[ntp:questions] Time reset
andy.helten at dot21rts.com
Fri Apr 4 02:22:44 UTC 2008
> andy.helten at dot21rts.com (Andy Helten) writes:
>> Another disadvantage with preventing steps is that it isn't really a
>> supported mode (because it's a "tinker") and, as I've found, it doesn't
>> always work. When I disable time steps on a linux 2.6.18 kernel, the
>> drift value goes to +/-500 and can actually swap sign from one run to
>> the next. This happens even though a time step was never needed (i.e.
>> offset never went >128ms). With time steps enabled the drift value
>> settles <90ppm (and again, no step actually occurs).
> That certainly sounds like a bug to me.
Me too, but disabling time step is a tinker and tinkers are generally
use at your own risk. Besides, after much testing, I'm fairly certain
the problem is indeed with the kernel -- especially considering I did
not have this problem on an older kernel.
>> >From what I've been able to piece together, this different behavior
>> between step/!step is probably due to the kernel time discipline being
>> disabled with !step, coupled with a (potential) bug in linux that forces
>> NTP's "manual" adjustments to have a granularity of 1ms (i.e. somewhere
>> an adjustment is rounded up or down). I've not verified the bug is
>> present in my 2.6.18 linux kernel, so don't quote me on it. One might
>> ask why the kernel time discipline is preemptively disabled in this
>> manner -- maybe there is a good reason.
> AFAIK it is not the kernel that does the time step.

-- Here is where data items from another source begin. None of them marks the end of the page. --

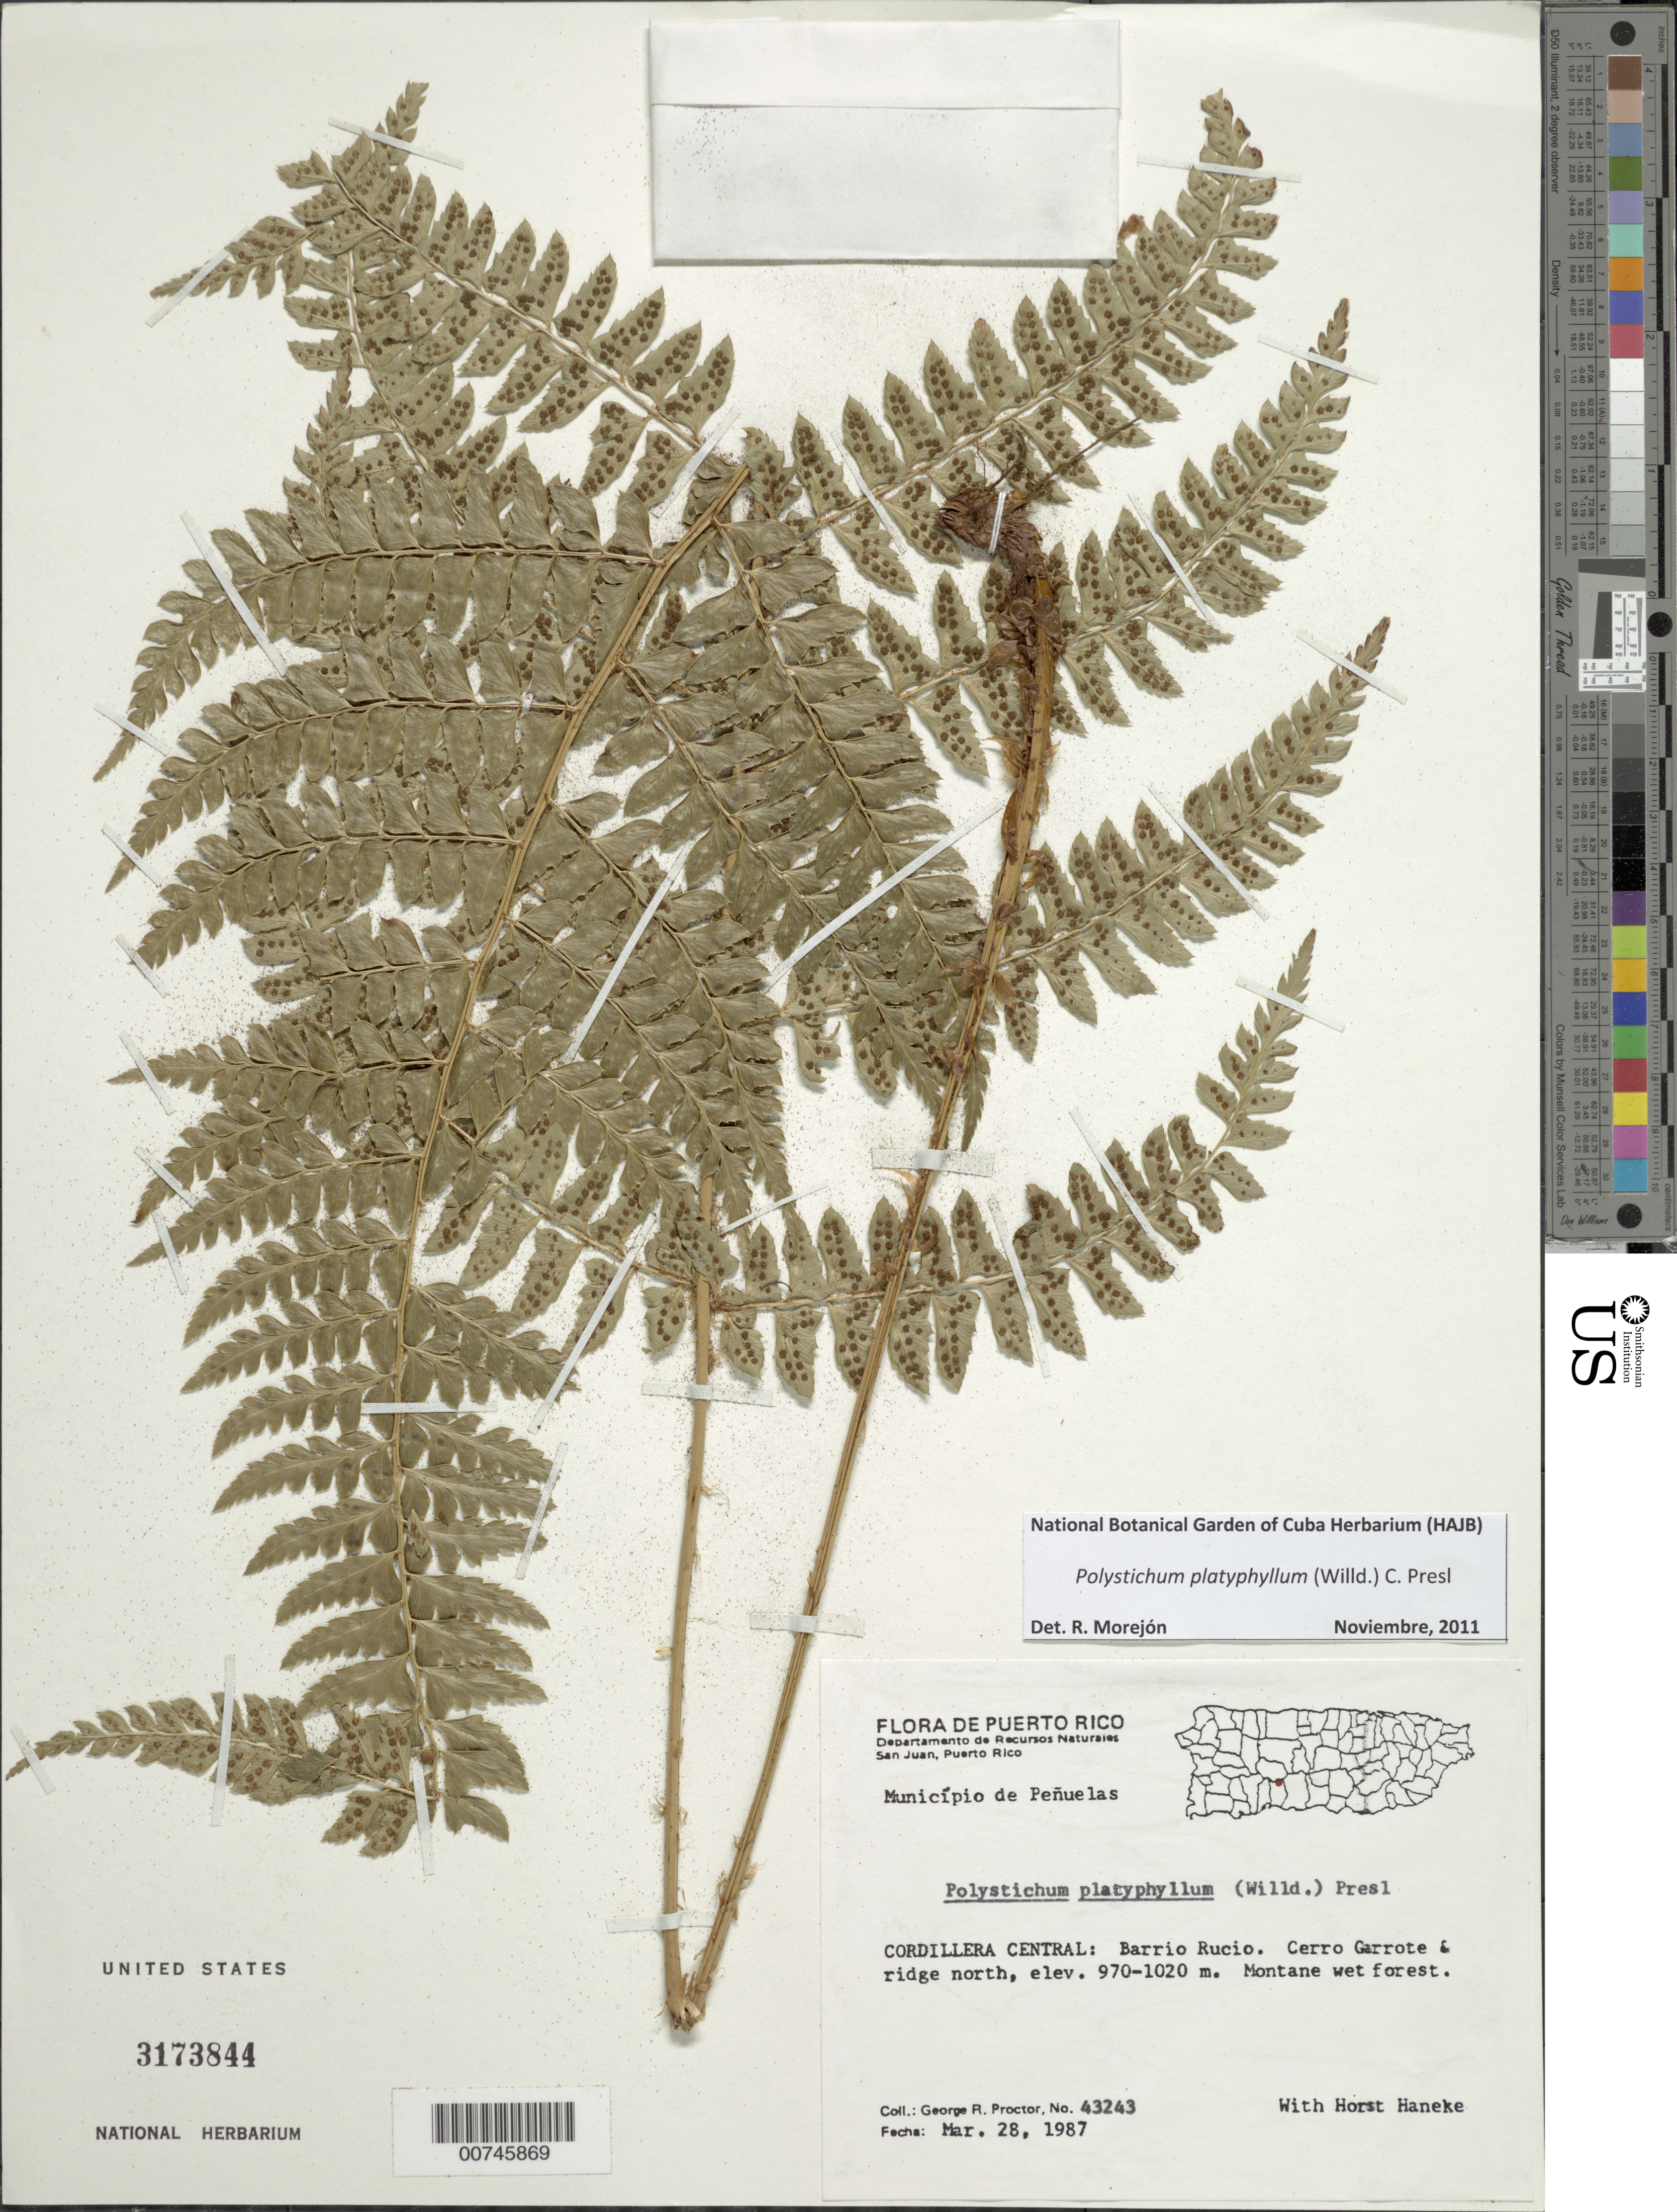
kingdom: Plantae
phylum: Tracheophyta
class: Polypodiopsida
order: Polypodiales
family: Dryopteridaceae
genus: Polystichum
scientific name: Polystichum platyphyllum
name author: (Willd.) C. Presl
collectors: G. R. Proctor & H. Haneke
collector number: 43243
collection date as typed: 28 Mar 1987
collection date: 1987-03-28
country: Puerto Rico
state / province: Peñuelas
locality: Cordillera Central: Barrio Rucio. Cerro Garrote & ridge north, Municipio de Peñuelas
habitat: Montane wet forest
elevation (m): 970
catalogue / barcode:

Ie, the kernel
> discipline is not what demands the step. Also, adjtime certainly does not
> have a 1ms granularity.
That is also my understanding, that the kernel does not perform the time
step but it is the kernel that updates the system time every tick. My
understanding of the kernel time discipline is that NTP sets the size of
the update to account for the system clock drift. This mechanism is
apparently disabled when time stepping is disabled. Don't ask me why.